The Templo Votivo (Av. 5 de Abril s/n, Maipú) is open 8:30 a.m.–8 p.m. daily, while the museum is open 9:30 a.m.–2 p.m. Tuesday–Friday, and 10 a.m.–1 p.m. and 3–6:30 p.m. weekends and holidays. Any bus with the placard “Templo” goes directly to the site; taxi colectivos leave from Alameda and Amunátegui.

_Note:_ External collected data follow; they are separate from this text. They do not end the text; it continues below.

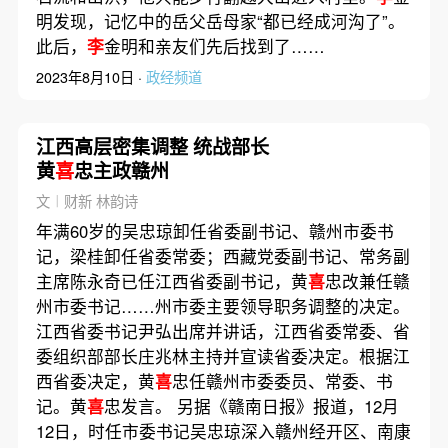
明发现，记忆中的岳父岳母家“都已经成河沟了”。
此后，
李
金明和亲友们先后找到了……
2023年8月10日 ·
政经频道
江西高层密集调整 统战部长
黄
喜
忠主政赣州
文︱财新 林韵诗
年满60岁的吴忠琼卸任省委副书记、赣州市委书
记，梁桂卸任省委常委；西藏党委副书记、常务副
主席陈永奇已任江西省委副书记，黄
喜
忠改兼任赣
州市委书记……州市委主要领导职务调整的决定。
江西省委书记尹弘出席并讲话，江西省委常委、省
委组织部部长庄兆林主持并宣读省委决定。根据江
西省委决定，黄
喜
忠任赣州市委委员、常委、书
记。黄
喜
忠发言。 另据《赣南日报》报道，12月
12日，时任市委书记吴忠琼深入赣州经开区、南康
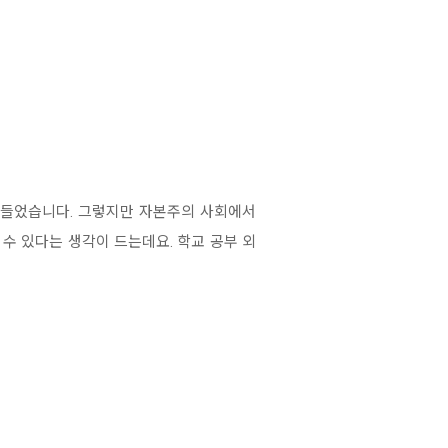
이 들었습니다. 그렇지만 자본주의 사회에서
수 있다는 생각이 드는데요. 학교 공부 외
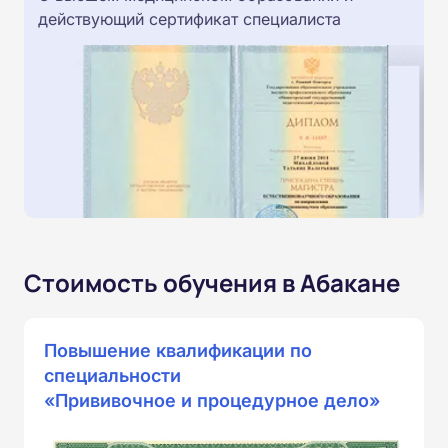
действующий сертификат специалиста
Стоимость обучения в Абакане
Повышение квалификации по
специальности
«Прививочное и процедурное дело»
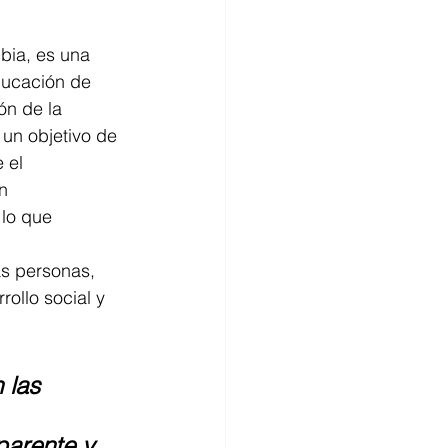
bia, es una 
ducación de 
ón de la 
 un objetivo de 
 el 
n 
lo que 
s personas, 
ollo social y 
 las 
parente y 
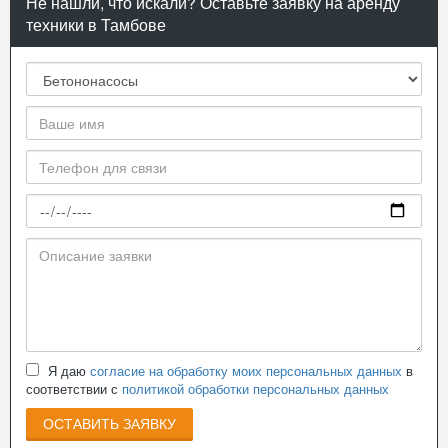
Не нашли, что искали? Оставьте заявку на аренду
техники в Тамбове
Я даю
согласие на обработку моих персональных данных
в
соответствии с
политикой обработки персональных данных
ОСТАВИТЬ ЗАЯВКУ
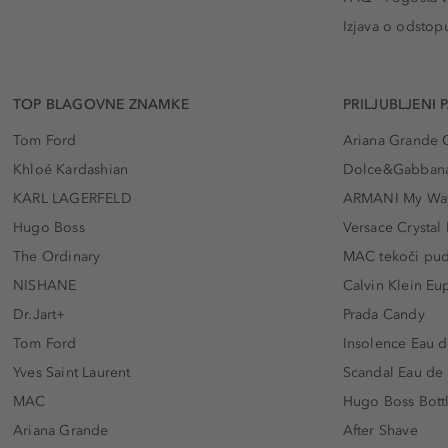
Izjava o odstop
TOP BLAGOVNE ZNAMKE
PRILJUBLJENI 
Tom Ford
Ariana Grande 
Khloé Kardashian
Dolce&Gabbana
KARL LAGERFELD
ARMANI My Wa
Hugo Boss
Versace Crystal
The Ordinary
MAC tekoči pu
NISHANE
Calvin Klein Eu
Dr.Jart+
Prada Candy
Tom Ford
Insolence Eau d
Yves Saint Laurent
Scandal Eau de
MAC
Hugo Boss Bott
Ariana Grande
After Shave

After victory over the Spaniards at the battle of Maipú in 1818, Bernardo O’Higgins himself proposed construction of a tributary temple to the Virgen del Carmen, Chile’s patron saint. Begun shortly thereafter, the original temple went unfinished until 1887, then suffered such serious damage in the earthquakes of 1906 and 1927 that this new modernist—some might say brutalist—church was constructed of reinforced concrete. Architect Juan Martínez Gutiérrez began the project in 1944, dropping out 20 years later, and not until 1974 was it complete.
Still, the Templo Votivo draws throngs of the faithful, especially around July 16 for the Fiesta de la Virgen del Carmen. Standing ruins of the earlier church are fenced off; the adjacent Museo del Carmen (tel. 02/5317067) displays patriotic and ecclesiastical artifacts.